Recorded information:
=-=-=

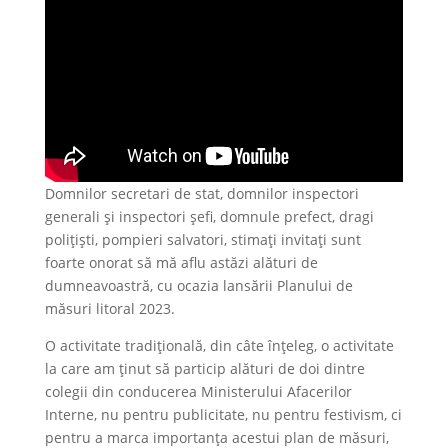
Domnilor secretari de stat, domnilor inspectori
generali și inspectori șefi, domnule prefect, dragi
polițiști, pompieri salvatori, stimați invitați sunt
foarte onorat să mă aflu astăzi alături de
dumneavoastră, cu ocazia lansării Planului de
măsuri litoral 2023.
O activitate tradițională, din câte înțeleg, o activitate
la care am ținut să particip alături de doi dintre
colegii din conducerea Ministerului Afacerilor
Interne, nu pentru publicitate, nu pentru festivism, ci
pentru a marca importanța acestui plan de măsuri,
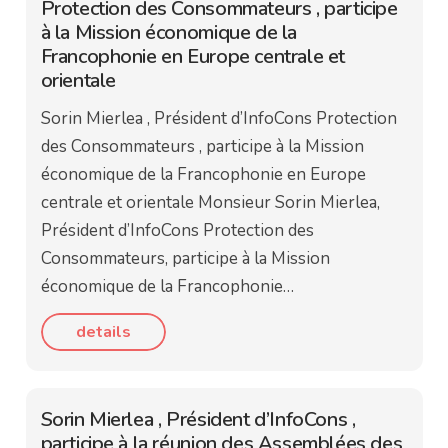
Protection des Consommateurs , participe
à la Mission économique de la
Francophonie en Europe centrale et
orientale
Sorin Mierlea , Président d’InfoCons Protection
des Consommateurs , participe à la Mission
économique de la Francophonie en Europe
centrale et orientale Monsieur Sorin Mierlea,
Président d’InfoCons Protection des
Consommateurs, participe à la Mission
économique de la Francophonie…
details
Sorin Mierlea , Président d’InfoCons ,
participe à la réunion des Assemblées des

=-=-=

Problem description: Filter the lines above, keeping and copying those that contain "Europe".

Answer for this exercise:
Francophonie en Europe centrale et
économique de la Francophonie en Europe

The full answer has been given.